Both projects will go through an acceptance period where the hardware is stress-tested and vetted for functionality, performance and stability, followed by Critical Decision 4, the project closeout date. Leggett declined to give date specifics.
“Those dates have been set and we’re marching to those and we should have the system deployed and accepted ahead of that,” he said.
The expectation is that Polaris will be available to the first users early in the first quarter of 2022, before going into production for the wider INCITE and ASCR Leadership Computing Challenge (ALCC) allocation programs soon after. While the Frontier exascale computer at Oak Ridge National Lab is being installed now, Aurora is next up with delivery in 2022 and production in 2023. Lawrence Livermore National Lab‘s El Capitan exascale computer is also due for delivery in 2022.

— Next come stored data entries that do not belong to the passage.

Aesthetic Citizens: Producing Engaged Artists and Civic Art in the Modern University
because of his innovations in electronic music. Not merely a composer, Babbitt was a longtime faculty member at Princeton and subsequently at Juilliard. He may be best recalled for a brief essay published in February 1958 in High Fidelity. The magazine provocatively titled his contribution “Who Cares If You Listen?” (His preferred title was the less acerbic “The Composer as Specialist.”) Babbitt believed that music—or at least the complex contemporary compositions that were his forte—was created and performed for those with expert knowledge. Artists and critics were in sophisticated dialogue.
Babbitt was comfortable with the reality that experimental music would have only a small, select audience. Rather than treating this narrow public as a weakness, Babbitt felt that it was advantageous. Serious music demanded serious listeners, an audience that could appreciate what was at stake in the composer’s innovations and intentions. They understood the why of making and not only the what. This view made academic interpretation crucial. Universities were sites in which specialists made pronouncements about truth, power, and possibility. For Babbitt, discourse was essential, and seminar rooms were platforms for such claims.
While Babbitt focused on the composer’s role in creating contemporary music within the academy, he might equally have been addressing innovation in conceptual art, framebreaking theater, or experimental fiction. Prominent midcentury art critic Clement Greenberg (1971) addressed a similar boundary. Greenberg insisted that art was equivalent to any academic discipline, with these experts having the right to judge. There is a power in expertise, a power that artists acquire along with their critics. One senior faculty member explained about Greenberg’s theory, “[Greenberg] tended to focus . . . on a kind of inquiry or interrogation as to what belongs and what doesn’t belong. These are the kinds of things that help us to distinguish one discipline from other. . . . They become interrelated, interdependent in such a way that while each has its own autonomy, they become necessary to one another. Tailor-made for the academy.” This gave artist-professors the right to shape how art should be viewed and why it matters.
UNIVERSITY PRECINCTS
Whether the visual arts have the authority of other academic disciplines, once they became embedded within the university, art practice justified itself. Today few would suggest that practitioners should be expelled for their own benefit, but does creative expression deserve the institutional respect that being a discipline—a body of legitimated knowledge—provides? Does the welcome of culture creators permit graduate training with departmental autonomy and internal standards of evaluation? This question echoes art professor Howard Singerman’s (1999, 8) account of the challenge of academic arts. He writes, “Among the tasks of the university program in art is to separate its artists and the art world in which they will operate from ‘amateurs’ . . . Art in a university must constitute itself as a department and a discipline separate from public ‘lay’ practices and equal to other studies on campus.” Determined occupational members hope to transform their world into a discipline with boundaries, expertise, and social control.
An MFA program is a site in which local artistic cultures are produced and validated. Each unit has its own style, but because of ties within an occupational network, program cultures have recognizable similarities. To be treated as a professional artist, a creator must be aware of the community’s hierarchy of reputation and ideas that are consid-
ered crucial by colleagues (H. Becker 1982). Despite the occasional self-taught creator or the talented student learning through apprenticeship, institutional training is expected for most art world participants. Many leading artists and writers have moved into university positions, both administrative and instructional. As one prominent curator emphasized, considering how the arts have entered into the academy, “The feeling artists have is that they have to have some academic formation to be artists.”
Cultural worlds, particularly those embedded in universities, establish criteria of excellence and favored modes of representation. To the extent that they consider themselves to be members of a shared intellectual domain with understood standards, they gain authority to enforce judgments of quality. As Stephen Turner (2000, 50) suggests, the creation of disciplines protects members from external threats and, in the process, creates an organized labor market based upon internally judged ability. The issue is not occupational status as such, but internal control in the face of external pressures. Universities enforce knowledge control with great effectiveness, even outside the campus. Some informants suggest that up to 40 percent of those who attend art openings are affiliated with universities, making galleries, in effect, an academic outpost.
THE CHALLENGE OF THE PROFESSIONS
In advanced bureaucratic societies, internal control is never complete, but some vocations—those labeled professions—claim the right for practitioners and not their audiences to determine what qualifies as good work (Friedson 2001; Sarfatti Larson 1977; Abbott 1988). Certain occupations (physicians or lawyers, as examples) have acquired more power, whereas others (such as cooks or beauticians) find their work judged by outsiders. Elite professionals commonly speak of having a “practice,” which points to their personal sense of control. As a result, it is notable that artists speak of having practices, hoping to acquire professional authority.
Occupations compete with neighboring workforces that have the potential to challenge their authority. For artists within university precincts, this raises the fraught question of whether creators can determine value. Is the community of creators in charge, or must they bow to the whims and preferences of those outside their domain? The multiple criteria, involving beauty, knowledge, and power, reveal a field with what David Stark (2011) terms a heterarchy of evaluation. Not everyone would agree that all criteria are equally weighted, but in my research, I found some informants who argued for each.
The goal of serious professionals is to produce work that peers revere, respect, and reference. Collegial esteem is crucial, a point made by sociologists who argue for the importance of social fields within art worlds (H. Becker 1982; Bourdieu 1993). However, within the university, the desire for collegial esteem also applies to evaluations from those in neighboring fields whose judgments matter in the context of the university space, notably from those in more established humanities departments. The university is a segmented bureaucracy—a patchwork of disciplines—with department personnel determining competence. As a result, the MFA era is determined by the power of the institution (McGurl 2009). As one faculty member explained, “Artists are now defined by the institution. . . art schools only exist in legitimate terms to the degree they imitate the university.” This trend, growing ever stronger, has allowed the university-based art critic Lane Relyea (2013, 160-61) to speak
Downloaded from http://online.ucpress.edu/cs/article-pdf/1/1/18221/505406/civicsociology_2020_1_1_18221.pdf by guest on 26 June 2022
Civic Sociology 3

Polaris will leverage all of ALCF’s existing infrastructure, namely the 200-petabyte Eagle and Grand file systems deployed last year. They combine for 1.5 terabytes-per-second bandwidth, which will be leveraged for campaign storage.
The Eagle file system also has novel community sharing via Globus sharing that will remain available for Polaris users to generate end data and share it with the wider research community.
All systems will be supported by an InfiniBand Sand fabric and backend infrastructure including Theta, the current, Core-based Intel Knights LANDING CPU system Aurora is replacing.
Once Aurora is on the ALCF floor, Polaris will remain a production resource for ML, AI and data-intensive workflows.
Argonne also wants to use Polaris to explore integration with other experimental facilities, starting with several on site like the Advanced Photon Source and Center for Nanoscale Materials that can be incorporated “rather easily,” Leggett said.
“We’re going to use Polaris as a way to explore how we can connect these traditionally ModSim, high-performance computing resources with more on-demand, urgent computing that is required for those kinds of experimental facilities,” Leggett said.